Input data:
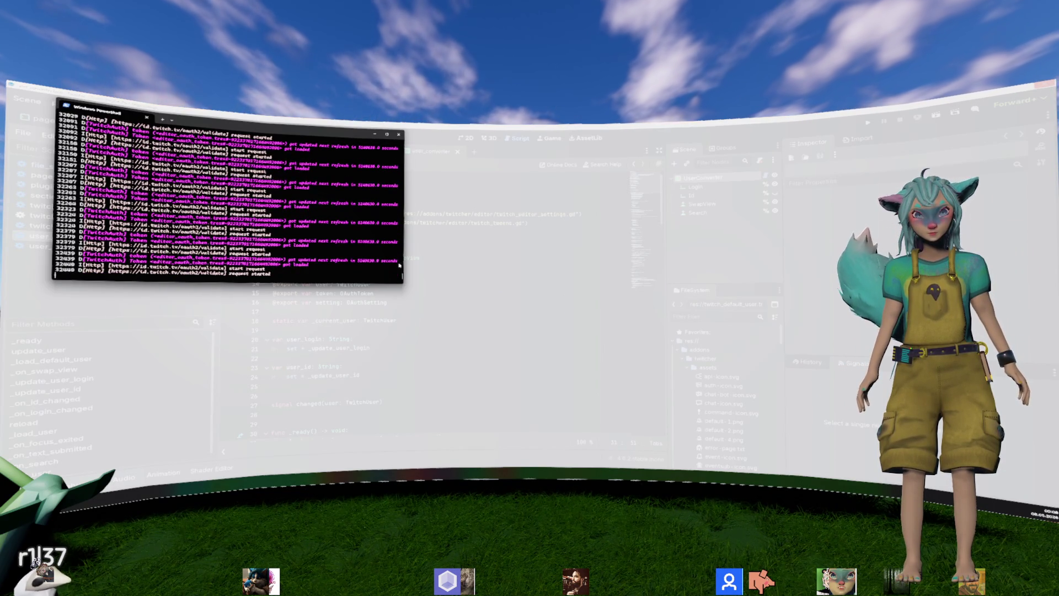
click(525, 234)
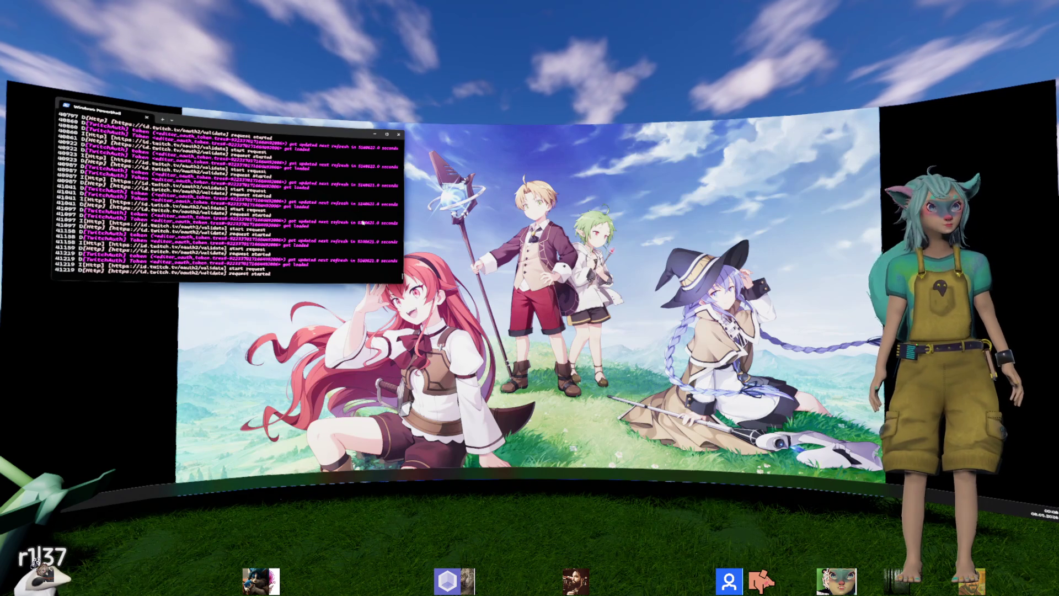
Step: Scroll back through the PowerShell Twitch token log and copy one line of its output
scroll(362, 223, up, 8)
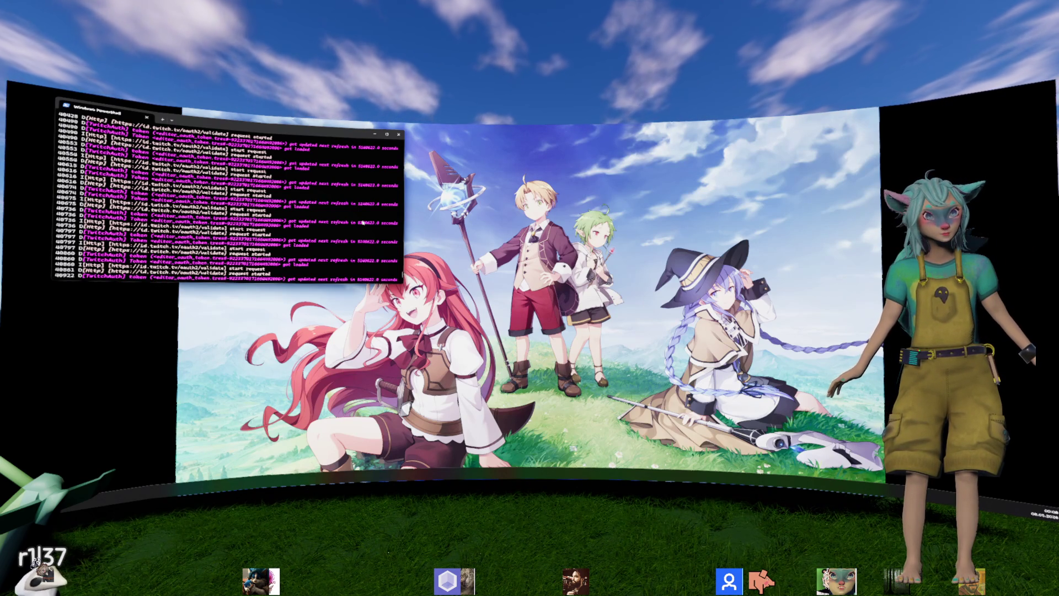
scroll(362, 222, up, 20)
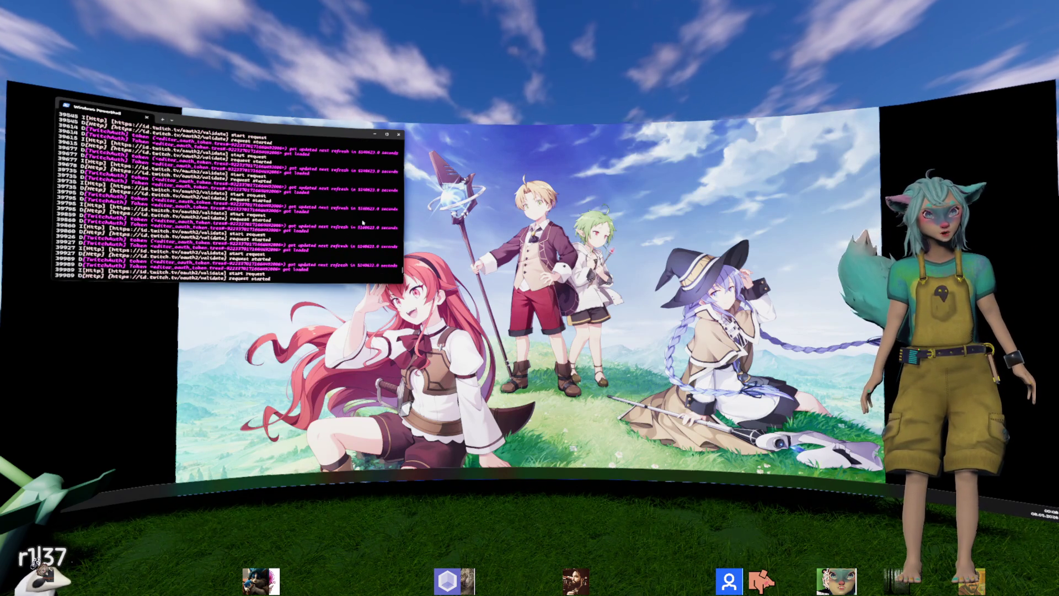
scroll(362, 222, up, 15)
scroll(363, 222, down, 20)
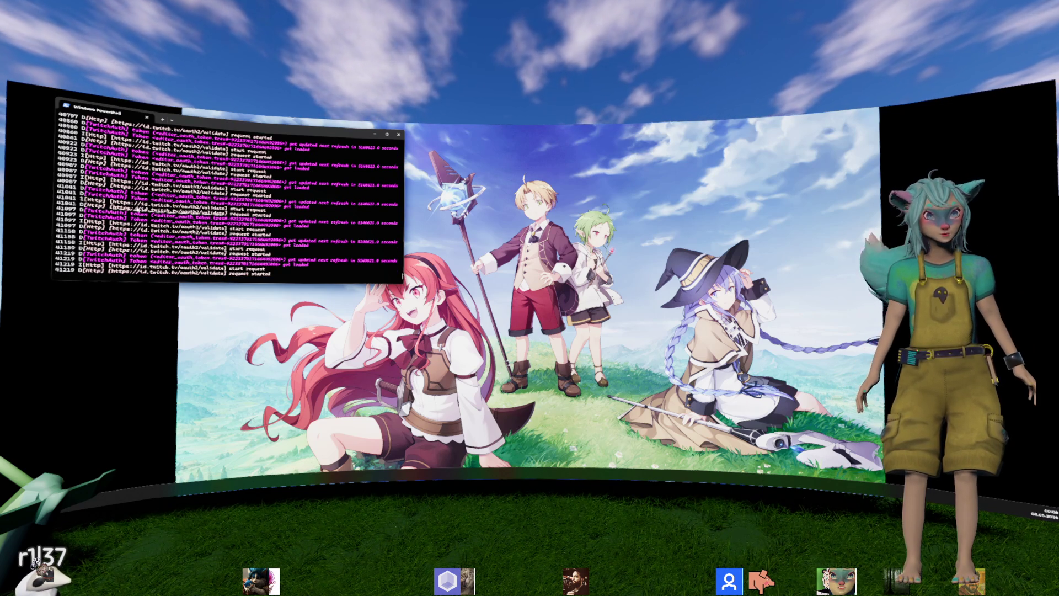
drag(57, 188, 282, 201)
right_click(282, 201)
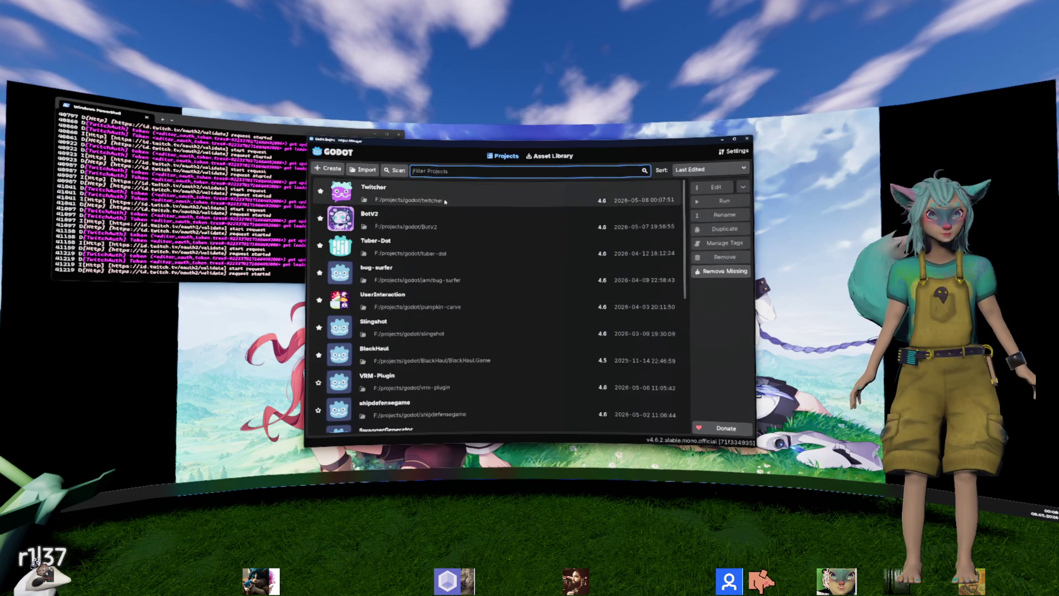
Step: Reopen the Twitcher project and bring the user_converter.gd script editor in front of the log
double_click(445, 192)
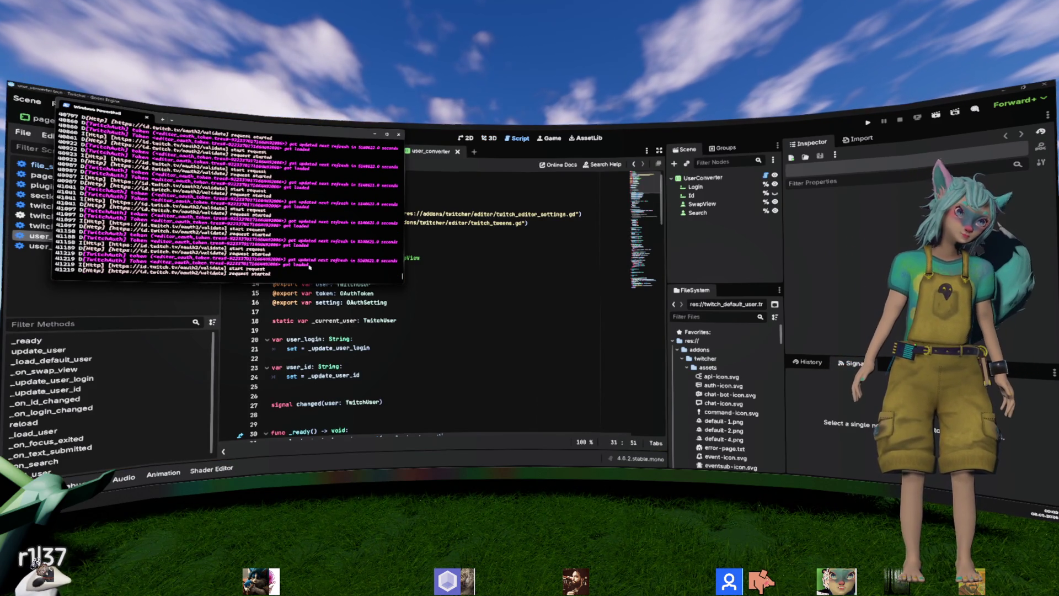
scroll(390, 283, up, 15)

Exercise description: Search the data above and return each line in which "Step" occurs.

Answer box:
Step: Scroll back through the PowerShell Twitch token log and copy one line of its output
Step: Reopen the Twitcher project and bring the user_converter.gd script editor in front of the log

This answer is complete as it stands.